The engineers who once worked with radio makers were soon standing in doctor’s offices with clipboards, noting each step in the process of visiting the doctor. The engineers eliminated obvious forms of waste, known as muda in Japanese.
“When we took out what was obvious muda, we realized we didn’t need 3.5 of the nine people working in the clinic,” he says.
Other examples of muda were quite simple. The laptops used by doctors in the clinics needed their batteries changed several times a day. The engineers moved the batteries from the back of the clinic to the front, making them more readily available to the doctors. It was a classic redesign to reduce unnecessary effort and wasted movement.
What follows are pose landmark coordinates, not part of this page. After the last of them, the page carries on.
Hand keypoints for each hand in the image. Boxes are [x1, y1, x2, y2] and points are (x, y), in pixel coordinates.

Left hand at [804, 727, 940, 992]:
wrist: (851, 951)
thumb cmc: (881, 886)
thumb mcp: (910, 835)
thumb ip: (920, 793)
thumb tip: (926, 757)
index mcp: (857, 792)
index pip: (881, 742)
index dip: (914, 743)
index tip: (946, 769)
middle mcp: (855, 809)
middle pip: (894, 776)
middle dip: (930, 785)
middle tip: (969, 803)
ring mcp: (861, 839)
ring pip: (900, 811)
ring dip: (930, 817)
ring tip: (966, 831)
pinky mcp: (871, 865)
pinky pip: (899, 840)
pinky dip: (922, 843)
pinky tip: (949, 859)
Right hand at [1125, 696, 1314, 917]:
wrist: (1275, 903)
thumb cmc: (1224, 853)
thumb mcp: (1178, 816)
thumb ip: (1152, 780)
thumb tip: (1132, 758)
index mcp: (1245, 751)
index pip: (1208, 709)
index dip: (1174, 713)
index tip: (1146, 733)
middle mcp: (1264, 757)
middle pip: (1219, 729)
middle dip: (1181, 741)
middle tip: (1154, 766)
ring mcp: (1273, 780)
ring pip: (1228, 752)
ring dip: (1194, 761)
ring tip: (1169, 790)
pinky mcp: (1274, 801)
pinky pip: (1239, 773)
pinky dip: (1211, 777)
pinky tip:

Because of Toyota’s policy against laying people off, other health care workers were reassigned—for example, to treat only those patients who come into the clinic without an appointment. Employees afraid that improved efficiency will cost them their job are unlikely to support any waste-reducing changes the company is trying to make, Brewer says. Reassigning employees rather than firing them is a good way to ensure employees are supportive of these kinds of quality- and cost-improvement efforts.
In 2007, the Toyota Production System faced a big test when the company looked at the quality and cost of a local hospital’s emergency room that was used by employees.
“Anytime you try to introduce TPS you hear, ‘Look, you don’t understand, this is not an assembly line; we’re not making cars, we’re seeing patients,’ ” Brewer says.
Toyota asked for patience, and the hospital cooperated. Soon, engineers discovered that two nurses averaged three minutes to do triage on a patient, while most others took 15 minutes.
“Anytime you have that kind of variation, a TPS engineer will perk his ears up,” Brewer says.
The wide variation was a sign that engineers would likely find big savings by introducing standardization in the triage process. Changes introduced by Toyota reduced emergency room wait times from 53 minutes to less than 20 minutes with the same amount of staff. Volume increased by 25 percent. The company, however, did not look at the quality of care provided, just its efficiency.
Brewer credits the improvements to the fact that the engineers came to health care with a fresh perspective.
“That’s probably the biggest difference between having TPS people go into a hospital versus having hospital people run their process improvement,” he says.